▶ **Work item**
Restate the data that follows exactly as it stands, beginning with the first line and ending with the line that contains "<dc:source>Picture the Past".

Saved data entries
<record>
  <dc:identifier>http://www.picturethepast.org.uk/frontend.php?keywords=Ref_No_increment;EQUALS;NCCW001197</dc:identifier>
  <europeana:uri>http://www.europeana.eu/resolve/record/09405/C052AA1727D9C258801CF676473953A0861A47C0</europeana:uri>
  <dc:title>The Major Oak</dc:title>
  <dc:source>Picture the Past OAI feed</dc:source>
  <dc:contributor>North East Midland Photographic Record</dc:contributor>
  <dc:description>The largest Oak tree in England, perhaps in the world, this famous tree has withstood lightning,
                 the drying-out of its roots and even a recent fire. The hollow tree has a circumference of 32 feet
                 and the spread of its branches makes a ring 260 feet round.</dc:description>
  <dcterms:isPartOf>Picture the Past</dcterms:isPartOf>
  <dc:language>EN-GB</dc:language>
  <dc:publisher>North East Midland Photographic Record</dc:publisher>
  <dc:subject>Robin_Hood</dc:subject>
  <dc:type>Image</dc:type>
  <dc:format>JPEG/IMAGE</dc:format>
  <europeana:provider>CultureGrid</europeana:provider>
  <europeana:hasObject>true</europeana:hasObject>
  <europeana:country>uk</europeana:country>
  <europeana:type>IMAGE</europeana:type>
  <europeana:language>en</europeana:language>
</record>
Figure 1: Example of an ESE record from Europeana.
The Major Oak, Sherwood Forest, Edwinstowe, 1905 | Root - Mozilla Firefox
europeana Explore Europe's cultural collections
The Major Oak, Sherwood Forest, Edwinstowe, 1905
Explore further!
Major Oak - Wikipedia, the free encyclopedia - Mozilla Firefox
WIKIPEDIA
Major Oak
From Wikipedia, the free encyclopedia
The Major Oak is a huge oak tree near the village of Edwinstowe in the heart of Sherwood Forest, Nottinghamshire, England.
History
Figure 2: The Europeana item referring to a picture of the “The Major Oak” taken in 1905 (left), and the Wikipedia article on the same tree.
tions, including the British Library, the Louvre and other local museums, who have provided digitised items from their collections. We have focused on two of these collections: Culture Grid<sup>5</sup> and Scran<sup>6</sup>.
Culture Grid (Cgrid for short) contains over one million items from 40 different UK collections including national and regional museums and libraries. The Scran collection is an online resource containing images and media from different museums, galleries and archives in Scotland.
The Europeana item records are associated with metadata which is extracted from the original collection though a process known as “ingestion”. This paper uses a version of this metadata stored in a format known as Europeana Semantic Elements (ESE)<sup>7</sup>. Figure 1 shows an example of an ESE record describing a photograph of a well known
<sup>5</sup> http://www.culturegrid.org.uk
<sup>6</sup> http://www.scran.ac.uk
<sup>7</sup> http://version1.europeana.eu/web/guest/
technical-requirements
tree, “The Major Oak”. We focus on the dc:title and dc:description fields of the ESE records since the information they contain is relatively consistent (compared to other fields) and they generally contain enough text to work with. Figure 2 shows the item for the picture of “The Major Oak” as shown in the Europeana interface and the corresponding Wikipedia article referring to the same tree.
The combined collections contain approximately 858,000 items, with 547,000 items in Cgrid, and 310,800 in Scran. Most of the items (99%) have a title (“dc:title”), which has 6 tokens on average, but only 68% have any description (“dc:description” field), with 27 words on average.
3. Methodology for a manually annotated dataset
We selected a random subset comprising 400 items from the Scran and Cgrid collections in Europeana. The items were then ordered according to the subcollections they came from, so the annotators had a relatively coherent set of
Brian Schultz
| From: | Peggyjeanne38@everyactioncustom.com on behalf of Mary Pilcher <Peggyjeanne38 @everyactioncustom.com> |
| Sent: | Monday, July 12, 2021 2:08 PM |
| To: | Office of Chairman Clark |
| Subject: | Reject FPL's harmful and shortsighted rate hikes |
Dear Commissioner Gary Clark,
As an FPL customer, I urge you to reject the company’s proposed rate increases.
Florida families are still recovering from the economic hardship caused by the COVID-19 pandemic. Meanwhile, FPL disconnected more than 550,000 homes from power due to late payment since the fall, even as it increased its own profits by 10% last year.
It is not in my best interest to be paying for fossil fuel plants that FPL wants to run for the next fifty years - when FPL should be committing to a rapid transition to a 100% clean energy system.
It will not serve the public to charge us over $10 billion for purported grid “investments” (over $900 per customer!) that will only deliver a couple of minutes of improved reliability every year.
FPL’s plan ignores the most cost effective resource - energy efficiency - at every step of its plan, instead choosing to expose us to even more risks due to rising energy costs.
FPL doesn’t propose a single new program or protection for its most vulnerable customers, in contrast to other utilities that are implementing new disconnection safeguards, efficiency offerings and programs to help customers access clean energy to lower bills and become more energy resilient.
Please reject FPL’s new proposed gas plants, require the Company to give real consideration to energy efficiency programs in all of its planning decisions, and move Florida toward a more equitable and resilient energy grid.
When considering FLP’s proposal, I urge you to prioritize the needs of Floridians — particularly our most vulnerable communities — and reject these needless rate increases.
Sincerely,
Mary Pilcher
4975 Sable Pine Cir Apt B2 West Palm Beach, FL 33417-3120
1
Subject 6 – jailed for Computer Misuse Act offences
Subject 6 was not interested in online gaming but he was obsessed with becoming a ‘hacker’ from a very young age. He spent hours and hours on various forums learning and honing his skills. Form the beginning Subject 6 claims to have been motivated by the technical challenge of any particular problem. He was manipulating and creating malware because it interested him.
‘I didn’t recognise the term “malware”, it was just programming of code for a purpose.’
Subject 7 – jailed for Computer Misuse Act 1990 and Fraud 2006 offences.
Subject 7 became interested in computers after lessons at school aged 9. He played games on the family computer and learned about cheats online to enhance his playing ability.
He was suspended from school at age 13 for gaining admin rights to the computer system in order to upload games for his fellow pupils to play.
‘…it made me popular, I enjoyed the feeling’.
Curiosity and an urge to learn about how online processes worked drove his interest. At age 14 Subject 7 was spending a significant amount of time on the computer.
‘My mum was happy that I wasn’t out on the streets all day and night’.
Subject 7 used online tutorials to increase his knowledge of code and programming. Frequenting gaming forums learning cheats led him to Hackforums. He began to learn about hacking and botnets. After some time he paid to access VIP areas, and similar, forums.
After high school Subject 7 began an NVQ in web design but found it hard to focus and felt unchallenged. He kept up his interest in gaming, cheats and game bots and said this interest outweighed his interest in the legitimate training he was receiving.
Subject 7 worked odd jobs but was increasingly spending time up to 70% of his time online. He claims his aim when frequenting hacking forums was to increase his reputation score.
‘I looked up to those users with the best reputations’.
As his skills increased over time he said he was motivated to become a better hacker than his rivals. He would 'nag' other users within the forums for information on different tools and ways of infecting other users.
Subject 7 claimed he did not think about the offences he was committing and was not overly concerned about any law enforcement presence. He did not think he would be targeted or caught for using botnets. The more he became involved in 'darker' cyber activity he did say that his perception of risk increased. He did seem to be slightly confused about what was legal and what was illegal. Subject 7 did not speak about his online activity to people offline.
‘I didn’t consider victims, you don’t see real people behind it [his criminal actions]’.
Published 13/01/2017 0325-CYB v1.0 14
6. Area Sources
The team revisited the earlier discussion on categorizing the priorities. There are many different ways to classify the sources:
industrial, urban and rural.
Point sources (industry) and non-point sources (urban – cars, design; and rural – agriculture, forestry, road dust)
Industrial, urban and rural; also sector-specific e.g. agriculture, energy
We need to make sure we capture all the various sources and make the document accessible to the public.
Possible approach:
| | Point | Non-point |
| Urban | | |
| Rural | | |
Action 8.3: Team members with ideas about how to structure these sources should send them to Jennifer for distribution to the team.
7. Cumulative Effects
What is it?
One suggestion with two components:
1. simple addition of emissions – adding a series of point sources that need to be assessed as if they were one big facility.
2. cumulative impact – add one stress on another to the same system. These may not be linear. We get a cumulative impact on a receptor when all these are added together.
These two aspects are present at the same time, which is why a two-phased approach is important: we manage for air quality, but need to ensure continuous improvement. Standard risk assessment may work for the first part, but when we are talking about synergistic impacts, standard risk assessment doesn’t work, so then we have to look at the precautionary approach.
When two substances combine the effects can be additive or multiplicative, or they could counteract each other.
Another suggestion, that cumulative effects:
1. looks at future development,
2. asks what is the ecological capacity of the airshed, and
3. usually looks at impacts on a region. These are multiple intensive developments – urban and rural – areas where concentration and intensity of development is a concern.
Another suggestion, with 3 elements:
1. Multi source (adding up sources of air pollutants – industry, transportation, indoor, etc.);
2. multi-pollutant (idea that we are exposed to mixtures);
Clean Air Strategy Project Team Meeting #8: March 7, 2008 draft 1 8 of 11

▶ **Exercise answer**
<record>
  <dc:identifier>http://www.picturethepast.org.uk/frontend.php?keywords=Ref_No_increment;EQUALS;NCCW001197</dc:identifier>
  <europeana:uri>http://www.europeana.eu/resolve/record/09405/C052AA1727D9C258801CF676473953A0861A47C0</europeana:uri>
  <dc:title>The Major Oak</dc:title>
  <dc:source>Picture the Past OAI feed</dc:source>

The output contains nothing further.